The answer must be exactly the lines from the one containing "image of human" through the end of the material, with both ends kept and no other lines.

* [STUDY MATERIAL]
....
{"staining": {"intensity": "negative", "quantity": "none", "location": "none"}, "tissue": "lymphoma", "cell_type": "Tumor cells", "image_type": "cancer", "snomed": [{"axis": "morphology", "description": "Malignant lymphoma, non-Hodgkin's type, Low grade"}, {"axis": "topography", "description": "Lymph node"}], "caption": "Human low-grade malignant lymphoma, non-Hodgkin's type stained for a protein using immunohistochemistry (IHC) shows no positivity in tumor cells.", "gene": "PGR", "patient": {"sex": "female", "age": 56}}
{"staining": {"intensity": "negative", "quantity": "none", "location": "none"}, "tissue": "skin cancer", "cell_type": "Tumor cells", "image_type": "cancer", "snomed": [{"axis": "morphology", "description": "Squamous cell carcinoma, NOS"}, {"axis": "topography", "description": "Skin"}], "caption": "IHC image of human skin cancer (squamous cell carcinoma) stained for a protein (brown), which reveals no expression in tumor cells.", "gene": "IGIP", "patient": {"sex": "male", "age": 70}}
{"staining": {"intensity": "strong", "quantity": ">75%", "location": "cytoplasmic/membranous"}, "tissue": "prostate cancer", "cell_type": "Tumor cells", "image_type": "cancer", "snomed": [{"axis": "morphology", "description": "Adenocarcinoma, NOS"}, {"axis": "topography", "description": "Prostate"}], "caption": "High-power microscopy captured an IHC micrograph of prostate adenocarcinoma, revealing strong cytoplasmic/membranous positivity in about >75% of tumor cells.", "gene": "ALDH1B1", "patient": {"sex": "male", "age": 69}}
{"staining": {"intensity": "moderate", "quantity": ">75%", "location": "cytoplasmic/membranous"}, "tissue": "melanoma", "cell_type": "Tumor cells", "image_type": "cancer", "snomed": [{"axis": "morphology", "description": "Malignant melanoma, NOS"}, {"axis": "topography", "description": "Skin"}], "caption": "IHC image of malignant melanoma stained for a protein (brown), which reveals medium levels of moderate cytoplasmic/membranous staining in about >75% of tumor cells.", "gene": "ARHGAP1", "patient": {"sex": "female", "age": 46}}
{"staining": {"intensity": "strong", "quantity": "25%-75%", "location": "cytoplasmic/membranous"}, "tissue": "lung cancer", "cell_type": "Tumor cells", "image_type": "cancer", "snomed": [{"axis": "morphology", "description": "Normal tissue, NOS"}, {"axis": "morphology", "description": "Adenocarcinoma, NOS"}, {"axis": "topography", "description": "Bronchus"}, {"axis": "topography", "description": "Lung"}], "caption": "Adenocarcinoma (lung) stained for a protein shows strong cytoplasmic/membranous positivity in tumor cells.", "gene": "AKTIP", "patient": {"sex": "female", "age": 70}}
....
* [ANSWER BOX]
{"staining": {"intensity": "negative", "quantity": "none", "location": "none"}, "tissue": "skin cancer", "cell_type": "Tumor cells", "image_type": "cancer", "snomed": [{"axis": "morphology", "description": "Squamous cell carcinoma, NOS"}, {"axis": "topography", "description": "Skin"}], "caption": "IHC image of human skin cancer (squamous cell carcinoma) stained for a protein (brown), which reveals no expression in tumor cells.", "gene": "IGIP", "patient": {"sex": "male", "age": 70}}
{"staining": {"intensity": "strong", "quantity": ">75%", "location": "cytoplasmic/membranous"}, "tissue": "prostate cancer", "cell_type": "Tumor cells", "image_type": "cancer", "snomed": [{"axis": "morphology", "description": "Adenocarcinoma, NOS"}, {"axis": "topography", "description": "Prostate"}], "caption": "High-power microscopy captured an IHC micrograph of prostate adenocarcinoma, revealing strong cytoplasmic/membranous positivity in about >75% of tumor cells.", "gene": "ALDH1B1", "patient": {"sex": "male", "age": 69}}
{"staining": {"intensity": "moderate", "quantity": ">75%", "location": "cytoplasmic/membranous"}, "tissue": "melanoma", "cell_type": "Tumor cells", "image_type": "cancer", "snomed": [{"axis": "morphology", "description": "Malignant melanoma, NOS"}, {"axis": "topography", "description": "Skin"}], "caption": "IHC image of malignant melanoma stained for a protein (brown), which reveals medium levels of moderate cytoplasmic/membranous staining in about >75% of tumor cells.", "gene": "ARHGAP1", "patient": {"sex": "female", "age": 46}}
{"staining": {"intensity": "strong", "quantity": "25%-75%", "location": "cytoplasmic/membranous"}, "tissue": "lung cancer", "cell_type": "Tumor cells", "image_type": "cancer", "snomed": [{"axis": "morphology", "description": "Normal tissue, NOS"}, {"axis": "morphology", "description": "Adenocarcinoma, NOS"}, {"axis": "topography", "description": "Bronchus"}, {"axis": "topography", "description": "Lung"}], "caption": "Adenocarcinoma (lung) stained for a protein shows strong cytoplasmic/membranous positivity in tumor cells.", "gene": "AKTIP", "patient": {"sex": "female", "age": 70}}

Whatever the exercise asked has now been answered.